Fans of 'The Dead Files' Have a Lingering Question About the Show: Is It Real?
Updated April 27 2020, 2:02 p.m. ET
The biggest question on anyone's minds whenever they watch a reality TV series, especially one that's in the realm of the paranormal, is if it's real or not. I get my fair share of queries from folks who see me on A&E's Ghost Hunters about the legitimacy of the show. I tell them the same thing I tell everyone: the investigations are sacred, but there is some "staging" of other shots, and I'd assume The Dead Files follows a similar outline.
With Ghost Hunters, obviously there's some setting up that takes place for witness interviews and set-up shots prior to our investigations. We know camera ops are going to be there and sometimes we'll re-say what we said or came to a conclusion to on camera but in a more concise way so it's more easily edited for brevity in TV time. However, the moments during our investigations are all hands-off and real: all of those occur in the moment and are more or less unedited.
As are the claims and evidence that we gather in the course of our research and investigations. We don't trump anything up and in fact underplay a lot of the finds/anomalies we encounter. I can only speak for our show, however, and the process we're involved in.
Is The Dead Files real?
Like all reality TV, there's an element of production that comes into play, and The Travel Channel's paranormal show that's been airing since 2011 is no exception.
A group of folks work together to find locations from individuals who believe that they may be haunted. At the center of the show are former homicide detective Steve DiSchiavi and physical medium Amy Allan. Steve and Amy conduct investigations on their own, and then only compare what they've discovered in front of the "client" once their work has concluded.
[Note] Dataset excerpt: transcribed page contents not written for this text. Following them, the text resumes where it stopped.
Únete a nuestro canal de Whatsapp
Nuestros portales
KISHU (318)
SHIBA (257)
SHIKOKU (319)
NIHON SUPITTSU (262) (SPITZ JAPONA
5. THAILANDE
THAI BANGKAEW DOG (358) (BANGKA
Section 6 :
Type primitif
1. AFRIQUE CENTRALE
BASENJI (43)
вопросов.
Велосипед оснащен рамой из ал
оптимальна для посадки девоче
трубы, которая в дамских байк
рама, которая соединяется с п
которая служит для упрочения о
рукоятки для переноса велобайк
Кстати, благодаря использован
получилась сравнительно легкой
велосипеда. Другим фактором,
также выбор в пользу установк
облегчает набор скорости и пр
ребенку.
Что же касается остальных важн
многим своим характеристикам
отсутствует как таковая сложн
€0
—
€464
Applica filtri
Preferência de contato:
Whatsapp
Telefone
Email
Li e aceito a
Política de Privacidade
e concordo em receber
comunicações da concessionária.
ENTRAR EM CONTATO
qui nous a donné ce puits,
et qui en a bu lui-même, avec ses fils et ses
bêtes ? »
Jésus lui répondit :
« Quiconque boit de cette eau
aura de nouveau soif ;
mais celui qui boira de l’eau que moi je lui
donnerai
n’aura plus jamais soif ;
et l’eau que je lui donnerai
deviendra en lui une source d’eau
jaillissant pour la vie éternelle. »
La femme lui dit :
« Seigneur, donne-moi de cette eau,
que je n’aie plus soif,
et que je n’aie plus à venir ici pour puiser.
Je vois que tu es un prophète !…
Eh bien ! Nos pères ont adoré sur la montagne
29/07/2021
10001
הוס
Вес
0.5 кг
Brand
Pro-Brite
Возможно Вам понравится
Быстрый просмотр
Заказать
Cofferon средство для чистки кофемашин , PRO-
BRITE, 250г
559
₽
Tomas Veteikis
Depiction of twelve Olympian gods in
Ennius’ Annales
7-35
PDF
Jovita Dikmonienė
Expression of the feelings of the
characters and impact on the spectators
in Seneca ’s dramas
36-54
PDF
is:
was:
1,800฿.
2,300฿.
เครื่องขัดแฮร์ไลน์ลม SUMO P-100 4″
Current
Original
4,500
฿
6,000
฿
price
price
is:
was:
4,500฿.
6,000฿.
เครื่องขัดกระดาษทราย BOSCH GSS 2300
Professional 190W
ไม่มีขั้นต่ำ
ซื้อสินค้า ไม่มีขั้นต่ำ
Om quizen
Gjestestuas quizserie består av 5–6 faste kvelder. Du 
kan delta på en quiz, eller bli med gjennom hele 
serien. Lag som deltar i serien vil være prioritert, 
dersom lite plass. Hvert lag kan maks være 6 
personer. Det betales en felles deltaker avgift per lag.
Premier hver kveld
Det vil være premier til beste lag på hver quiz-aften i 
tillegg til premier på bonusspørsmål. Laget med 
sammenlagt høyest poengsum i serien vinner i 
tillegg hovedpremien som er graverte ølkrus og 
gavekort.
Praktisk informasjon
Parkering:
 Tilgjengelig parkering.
Oftentimes, when they compare their findings, they discover that there are similarities between what they've discovered. Steve pounds the pavement and interviews residents, business owners, employees, neighbors, and local historians, along with law enforcement, and other experts when it comes to a location's past. Everything from genealogy, family tree, notable moments in history, deaths, trauma, you name it, and Steve uncovers it in the show.
He doesn't share any of this information with Amy, who, during her investigation, attempts to communicate with any entities, both human and possibly supernatural, that might be at a location. Much of the show hinges on the pair's findings and whether or not they're related, which has become a point of contention among critics.
Karen Stollznow, for example has pointed out that Amy has found "shadow people" in several locations, and it appears that The Dead Files is edited in order to only show Steven's findings that are in line with Amy's claims, and it's difficult to verify whether or not Amy has any pre-existing knowledge of a location. This would be really hard for famous places like Alcatraz.
TV Overmind has gone so far as to call The Dead Files "completely fake" citing the fact that Amy uses vague phrases that can be applied to several locations as evidence of her following a "script." Also, the revelations she provides for locations usually pop up in Google searches, and that becomes even more problematic when you consider that Amy was once a researcher for the show, A Haunting, before she got her Dead Files gig.
In the show's defense, however, a lot of these hit pieces are based on suppositions from the authors, claiming that the clients in the show "want to be haunted." There are several articles that lump all paranormal shows into the same category, calling them all "transparently fake." And while there are a few instances of shows being caught faking apparitions, or trump up reactions, there are several that don't.
So is The Dead Files fake? That is mostly left up to the audiences to decide as the cast members or production have never been found guilty of faking anything. What do you think?